Terry Pratchett was a canny observer of human nature.  He is hilarious in his observations and satires of how people interact, though always in a way that showed his gentle love for flawed-but-still-trying humans.  I have loved everything about this YA series so far, and I’m anxious to read the fifth and final Tiffany Aching novel.  I don’t rate things five birdies often or lightly, but each book in this series is an absolute gem.  If you’re new to Pratchett, the Tiffany Aching series is an easy and exemplary place to start.  If you’re already familiar with Pratchett’s adult Discworld novels, what are you waiting for???
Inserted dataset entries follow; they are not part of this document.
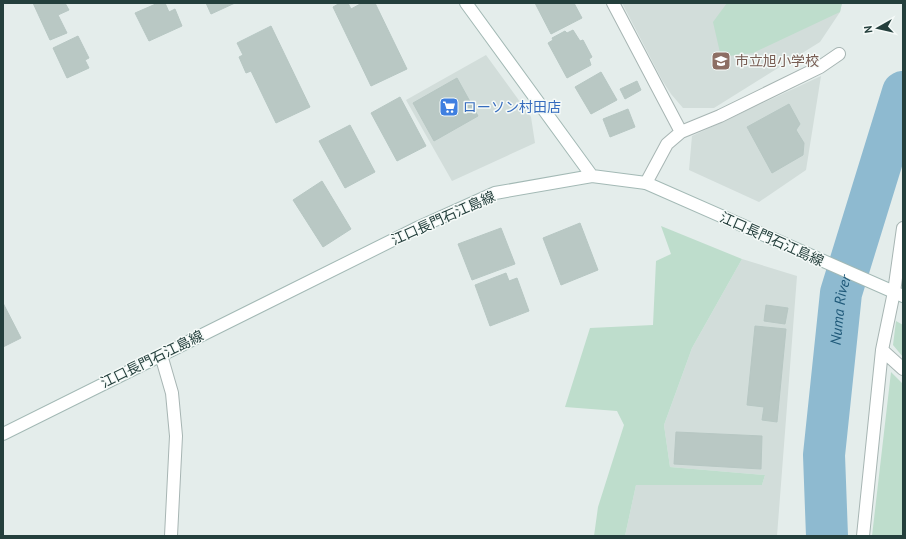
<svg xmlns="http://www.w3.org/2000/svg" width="906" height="539" font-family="'PT Sans','Noto Sans JP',sans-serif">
<rect width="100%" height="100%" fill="#e4edeb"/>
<path fill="#d2ddda" d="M622 3H842L840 12 820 42 714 108H683L671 94 662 80Z
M486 55 531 117 535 143 452 181 406 100Z
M821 76 806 170 759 202 689 170 692 136Z
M742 259 797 276 777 536H625L636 485H762L765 475 670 467 664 425 692 348Z"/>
<path fill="#beddcc" d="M727 3H842L840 12 753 53 721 57 713 22Z
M661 226 742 259 692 348 664 425 670 467 765 475 762 485H636L625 536H594L598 507 624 425 617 411 565 407 590 328 653 325 656 261 671 254Z
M896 321 903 325V357L893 345Z
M891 372 903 384V536H872Z"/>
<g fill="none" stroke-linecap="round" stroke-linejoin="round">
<path stroke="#8ebad0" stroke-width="42" id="s1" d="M827 536 824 455 841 293 903 92"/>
</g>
<path fill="#b9c8c4" stroke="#b7c7c3" d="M33 3H65L69 10 58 15 67 33 50 40Z
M158 3H165L169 12 175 9 182 26 149 41 135 13Z
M206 3H235L211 14Z
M340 3H348L351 9 362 3H375L407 69 371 86 333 7Z
M535 3H574L582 18 551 34Z
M271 26 310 107 276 123 251 71 246 73 239 57 243 55 237 43Z
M573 30 580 41 583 40 592 57 589 59 591 65 567 78 548 43 553 40 552 38 565 31 567 33Z
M78 36 89 58 85 60 89 68 67 78 53 48Z
M601 72 617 100 591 114 575 87Z
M457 78 478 116 434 141 413 103Z
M637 81 641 90 625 99 620 89Z
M400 97 426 146 397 161 371 113Z
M789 104 800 124 796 130 804 143 803 155 772 173 747 127Z
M628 109 635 127 610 137 603 119Z
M350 125 375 172 345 188 319 141Z
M322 181 351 229 323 247 293 200Z
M580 223 598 270 561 285 543 238Z
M501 228 515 264 472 280 458 244Z
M506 273 509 281 517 278 529 311 490 326 475 285Z
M3 303 21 338 3 347Z
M766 305 788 308 785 324 764 321Z
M755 326 786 329 777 422 762 420 764 407 747 405Z
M676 432 762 436 761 469 674 464Z"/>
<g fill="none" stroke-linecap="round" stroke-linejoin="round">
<g stroke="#a7b5b3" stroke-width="14">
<path id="street" d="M613 3 681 132
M646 183 667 144 681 132 720 116 820 67 839 54
M882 350 903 369
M161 355 172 393 176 436 171 536
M863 536 882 350 894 292 903 228"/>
</g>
<g stroke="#a3b9b5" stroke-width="14">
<path id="secondary" d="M466 3 592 176
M3 434 415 229 495 193 592 176 646 183 903 296"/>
</g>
<use href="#street" stroke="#fff" stroke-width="12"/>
<use href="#secondary" stroke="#fff" stroke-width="12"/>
</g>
<defs>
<g id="school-square" transform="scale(1)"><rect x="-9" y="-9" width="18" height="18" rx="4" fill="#8d6e63" stroke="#f5faf8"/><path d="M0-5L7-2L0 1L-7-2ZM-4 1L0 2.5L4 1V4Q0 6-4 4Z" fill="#fff"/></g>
<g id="supermarket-square" transform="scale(1)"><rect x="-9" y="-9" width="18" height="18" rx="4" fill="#3f7fe0" stroke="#f5faf8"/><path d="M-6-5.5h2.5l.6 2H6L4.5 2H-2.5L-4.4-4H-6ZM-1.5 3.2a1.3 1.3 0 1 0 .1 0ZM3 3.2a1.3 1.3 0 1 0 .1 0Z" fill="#fff"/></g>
</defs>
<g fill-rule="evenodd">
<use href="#school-square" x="721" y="61"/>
<use href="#supermarket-square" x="449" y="107"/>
</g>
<g text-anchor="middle" stroke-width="3" stroke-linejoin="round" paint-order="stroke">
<g font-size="14" fill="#785e54" stroke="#f5faf8" text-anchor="start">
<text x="735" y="66">市立旭小学校</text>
</g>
<g font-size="14" fill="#366cbe" stroke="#f5faf8" text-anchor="start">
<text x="463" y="112">ローソン村田店</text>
</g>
<g font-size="14" fill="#243f3c" stroke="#f5faf8">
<text transform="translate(443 218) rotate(-24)" y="5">江口長門石江島線</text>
<text transform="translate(772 239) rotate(24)" y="5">江口長門石江島線</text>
<text transform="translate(152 359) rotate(-26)" y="5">江口長門石江島線</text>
</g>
<g font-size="15" font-style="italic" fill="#1f5979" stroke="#f5faf8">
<text dy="5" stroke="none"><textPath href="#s1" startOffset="227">Numa River</textPath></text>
</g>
</g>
<rect width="906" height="539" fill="none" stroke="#243f3c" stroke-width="8"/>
<g transform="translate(878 28) rotate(262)" stroke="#f5faf8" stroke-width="3" paint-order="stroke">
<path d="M0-3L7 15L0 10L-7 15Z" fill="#243f3c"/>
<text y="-6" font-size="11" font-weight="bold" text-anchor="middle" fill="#243f3c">N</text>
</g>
</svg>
Note:  I read the first novel in the series and listened to the audio version of the others.  The stories hold up in either format, but Stephen Briggs’s narration is a wonder of characterization.  I got lots of stares when I burst out laughing in the middle of the grocery store.


"Another world is colliding with this one," said the toad. "All the monsters are coming back."

"Why?" said Tiffany.

"There's no one to stop them."

There was silence for a moment.

Then Tiffany said, "There's me."


Armed only with a frying pan and her common sense, Tiffany Aching, a young witch-to-be, is all that stands between the monsters of Fairyland and the warm, green Chalk country that is her home. Forced into Fairyland to seek her kidnapped brother, Tiffany allies herself with the Chalk's local Nac Mac Feegle - aka the Wee Free Men - a clan of sheep-stealing, sword-wielding, six-inch-high blue men who are as fierce as they are funny. Together they battle through an eerie and ever-shifting landscape, fighting brutal flying fairies, dream-spinning dromes, and grimhounds - black dogs with eyes of fire and teeth of razors - before ultimately confronting the Queen of the Elves, absolute ruler of a world in which reality intertwines with nightmare. And in the final showdown, Tiffany must face her cruel power alone...

In a riveting narrative that is equal parts suspense and humor, Carnegie Medalist Terry Pratchett returns to his internationally popular Discworld with a breathtaking tale certain to leave fans, new and old, enthralled.